Your objective |
The reply should consist of every entry, repeated exactly.
:::::
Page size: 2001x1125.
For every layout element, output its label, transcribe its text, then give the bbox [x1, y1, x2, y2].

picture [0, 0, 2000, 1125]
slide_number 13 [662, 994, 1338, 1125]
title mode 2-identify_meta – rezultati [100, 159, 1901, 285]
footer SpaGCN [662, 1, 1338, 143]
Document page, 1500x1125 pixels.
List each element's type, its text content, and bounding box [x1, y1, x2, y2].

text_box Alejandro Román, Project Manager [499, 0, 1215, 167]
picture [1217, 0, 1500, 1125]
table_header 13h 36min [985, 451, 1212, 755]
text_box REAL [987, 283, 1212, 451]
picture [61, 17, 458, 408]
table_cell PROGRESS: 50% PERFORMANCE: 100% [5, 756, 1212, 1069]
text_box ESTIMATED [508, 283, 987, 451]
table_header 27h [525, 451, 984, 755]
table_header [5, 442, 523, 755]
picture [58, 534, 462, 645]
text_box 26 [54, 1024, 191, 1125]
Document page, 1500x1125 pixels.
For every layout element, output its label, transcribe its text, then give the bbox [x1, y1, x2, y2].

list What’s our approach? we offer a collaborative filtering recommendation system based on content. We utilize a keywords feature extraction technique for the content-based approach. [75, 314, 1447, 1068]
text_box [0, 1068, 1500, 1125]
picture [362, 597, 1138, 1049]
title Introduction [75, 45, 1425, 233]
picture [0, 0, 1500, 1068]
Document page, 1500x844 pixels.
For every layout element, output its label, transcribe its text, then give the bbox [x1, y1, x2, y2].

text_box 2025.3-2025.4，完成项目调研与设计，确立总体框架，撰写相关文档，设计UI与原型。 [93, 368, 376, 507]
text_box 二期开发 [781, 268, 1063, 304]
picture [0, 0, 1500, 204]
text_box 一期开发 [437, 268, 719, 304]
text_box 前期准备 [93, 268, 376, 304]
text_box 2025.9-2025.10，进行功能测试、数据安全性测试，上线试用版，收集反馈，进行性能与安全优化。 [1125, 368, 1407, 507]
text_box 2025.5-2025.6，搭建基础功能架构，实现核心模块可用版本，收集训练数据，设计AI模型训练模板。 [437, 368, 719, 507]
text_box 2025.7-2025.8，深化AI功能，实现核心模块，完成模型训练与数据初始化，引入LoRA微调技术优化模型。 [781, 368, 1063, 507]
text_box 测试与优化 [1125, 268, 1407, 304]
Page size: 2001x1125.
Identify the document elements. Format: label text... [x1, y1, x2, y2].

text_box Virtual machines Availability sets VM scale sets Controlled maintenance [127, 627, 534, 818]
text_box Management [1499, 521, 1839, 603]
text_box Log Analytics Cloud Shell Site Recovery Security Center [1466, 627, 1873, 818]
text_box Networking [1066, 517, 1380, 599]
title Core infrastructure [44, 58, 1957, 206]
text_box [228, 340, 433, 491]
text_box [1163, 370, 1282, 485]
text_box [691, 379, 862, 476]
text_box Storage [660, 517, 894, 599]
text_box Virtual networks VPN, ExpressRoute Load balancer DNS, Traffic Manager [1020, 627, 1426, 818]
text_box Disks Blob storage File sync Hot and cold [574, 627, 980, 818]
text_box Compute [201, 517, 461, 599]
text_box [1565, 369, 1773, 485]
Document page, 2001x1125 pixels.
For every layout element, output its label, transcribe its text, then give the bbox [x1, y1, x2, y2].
:::::
Result |
Page size: 2001x1125.
For every layout element, output its label, transcribe its text, then give the bbox [x1, y1, x2, y2].

picture [0, 0, 2000, 1125]
slide_number 13 [662, 994, 1338, 1125]
title mode 2-identify_meta – rezultati [100, 159, 1901, 285]
footer SpaGCN [662, 1, 1338, 143]
Document page, 1500x1125 pixels.
List each element's type, its text content, and bounding box [x1, y1, x2, y2].

text_box Alejandro Román, Project Manager [499, 0, 1215, 167]
picture [1217, 0, 1500, 1125]
table_header 13h 36min [985, 451, 1212, 755]
text_box REAL [987, 283, 1212, 451]
picture [61, 17, 458, 408]
table_cell PROGRESS: 50% PERFORMANCE: 100% [5, 756, 1212, 1069]
text_box ESTIMATED [508, 283, 987, 451]
table_header 27h [525, 451, 984, 755]
table_header [5, 442, 523, 755]
picture [58, 534, 462, 645]
text_box 26 [54, 1024, 191, 1125]
Document page, 1500x1125 pixels.
For every layout element, output its label, transcribe its text, then give the bbox [x1, y1, x2, y2].

list What’s our approach? we offer a collaborative filtering recommendation system based on content. We utilize a keywords feature extraction technique for the content-based approach. [75, 314, 1447, 1068]
text_box [0, 1068, 1500, 1125]
picture [362, 597, 1138, 1049]
title Introduction [75, 45, 1425, 233]
picture [0, 0, 1500, 1068]
Document page, 1500x844 pixels.
For every layout element, output its label, transcribe its text, then give the bbox [x1, y1, x2, y2].

text_box 2025.3-2025.4，完成项目调研与设计，确立总体框架，撰写相关文档，设计UI与原型。 [93, 368, 376, 507]
text_box 二期开发 [781, 268, 1063, 304]
picture [0, 0, 1500, 204]
text_box 一期开发 [437, 268, 719, 304]
text_box 前期准备 [93, 268, 376, 304]
text_box 2025.9-2025.10，进行功能测试、数据安全性测试，上线试用版，收集反馈，进行性能与安全优化。 [1125, 368, 1407, 507]
text_box 2025.5-2025.6，搭建基础功能架构，实现核心模块可用版本，收集训练数据，设计AI模型训练模板。 [437, 368, 719, 507]
text_box 2025.7-2025.8，深化AI功能，实现核心模块，完成模型训练与数据初始化，引入LoRA微调技术优化模型。 [781, 368, 1063, 507]
text_box 测试与优化 [1125, 268, 1407, 304]
Page size: 2001x1125.
Identify the document elements. Format: label text... [x1, y1, x2, y2].

text_box Virtual machines Availability sets VM scale sets Controlled maintenance [127, 627, 534, 818]
text_box Management [1499, 521, 1839, 603]
text_box Log Analytics Cloud Shell Site Recovery Security Center [1466, 627, 1873, 818]
text_box Networking [1066, 517, 1380, 599]
title Core infrastructure [44, 58, 1957, 206]
text_box [228, 340, 433, 491]
text_box [1163, 370, 1282, 485]
text_box [691, 379, 862, 476]
text_box Storage [660, 517, 894, 599]
text_box Virtual networks VPN, ExpressRoute Load balancer DNS, Traffic Manager [1020, 627, 1426, 818]
text_box Disks Blob storage File sync Hot and cold [574, 627, 980, 818]
text_box Compute [201, 517, 461, 599]
text_box [1565, 369, 1773, 485]
Document page, 2001x1125 pixels.
For every layout element, output its label, transcribe its text, then give the bbox [x1, y1, x2, y2].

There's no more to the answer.